The responses you get in safe spaces? They’re unmatched. No judgment. No advice you didn’t ask for. Just understanding. Just presence.
Beginnings, Middles & Endings
I’ve been thinking a lot about how relationships flow not just romantic ones, but friendships, connections, versions of ourselves.
Beginnings– The start of something that might be magical and can help you grow and learn a lot or it could be your biggest loss and the biggest lesson you have to face. There is a sense of fear that comes along with that learning to trust your soul with another. That they have your best interests at heart.
Middles– This is probably the easiest stage, as you know the person with whom you are friends or in a relationship with and you understand each other to a deeper level. Normally, this is the happiest stage too as you feel comfortable.
Endings– The end of what once was. Maybe your relationship wont end or maybe it will. Thinking of the end is terrifying for anyone. A sense of loss, grief or heartbreak. But reflecting on it, it becomes an expansion of your self growth.

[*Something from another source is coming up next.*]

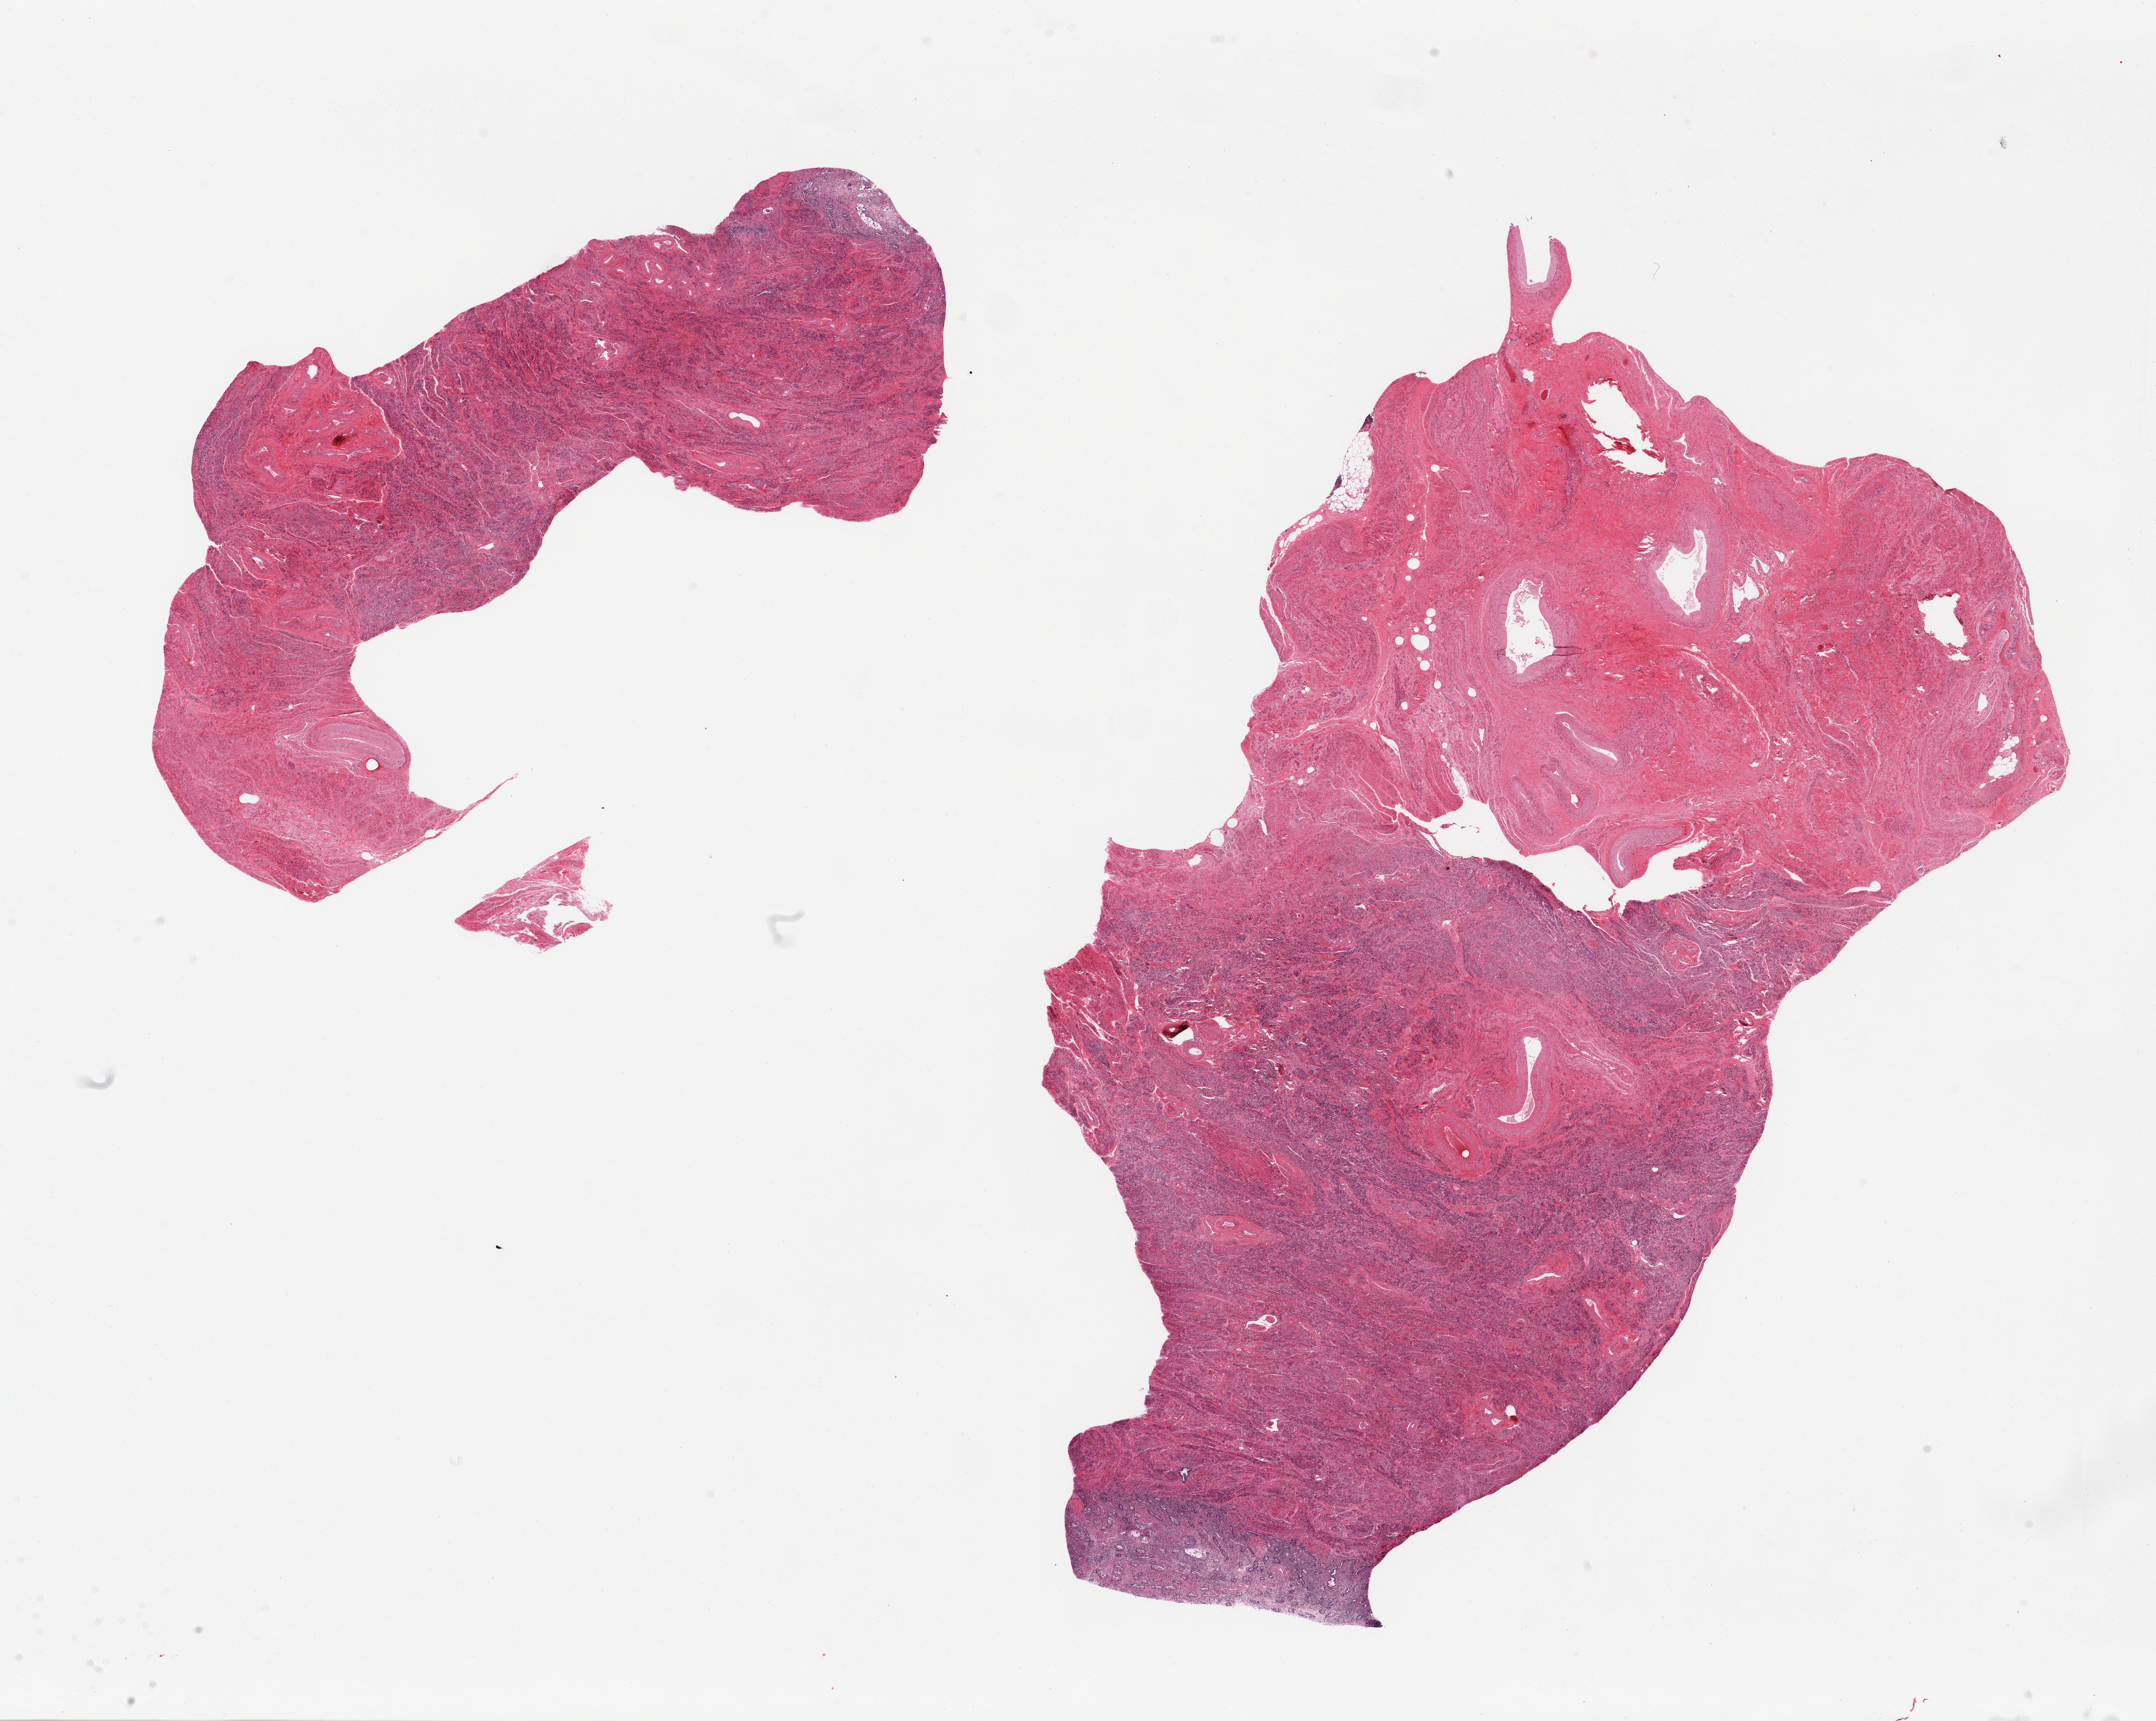
H&E whole-slide image — whole scanned area (about 28.5 x 22.8 mm) shown as a low-resolution overview, PAXgene-fixed, paraffin-embedded tissue, section of uterus (target tissue), tissue donor sample.
Pathologist's review note for this sample: 2 pieces, includes both endometrium and myometrium.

Still, endings bring grief. Even when they’re the “right thing,” you feel it. You miss the routine, the presence, the version of you that existed alongside that person. And acknowledging that sadness has opened me up more than pretending everything is fine ever did.
Change & the Emotions No One Warns You About
Change has to be one of the hardest themes a human has to face in life. Going from somewhere comfortable to pushing out of that comfort zone. It shakes your reality and the emotions that come with loss, confusion, sadness but hope for the future.
There’s no “right way” to feel when your world shifts.
Emotions move in wave numbness, denial, questioning, acceptance and meaning- making. Once, you relate these emotions into different scenarios in your life they begin to make sense. Our reactions were not dramatic or wrong: they were simply human.
Learning Boundaries for the First Time
If there’s anything that surprised me most, it’s how much boundaries matter. I didn’t have any before not with people, not with my time, and definitely not with my emotions.
One boundary I’ve discovered is around my writing. I’m protective of it. I choose who gets to see it, and I keep it away from people who might judge it before they understand it. That’s not secrecy; it’s self-protection. It’s choosing peace over explanation.
And it’s helped me realise something that boundaries aren’t walls. They’re definitions of what keeps you grounded.
Facing Opposing Perspectives & Growing From Them
One thing that truly challenged me was confronting views different from my own especially about sensitive topics around identity, justice, prejudice, and the biases we all carry.
At first, I thought it would be easy. But when you actually step into conversations like that, you realise how deeply beliefs can clash.
Instead of shutting down, I started listening. And through those discussions, I built a stronger awareness of the biases we all carry myself included.
Growth doesn’t happen in comfort. It happens when something stretches you enough to see the world differently.
The Makia Perspective
This journey has changed me. I walked in as someone with no direction, blurred boundaries, and a habit of pleasing everyone but myself. Now I’m learning who I am not the version shaped by others, but the version I’m building on purpose.
Community helped me get here.
Reflection keeps me moving.
And change as uncomfortable as it is shaping me into someone I’m finally proud to be.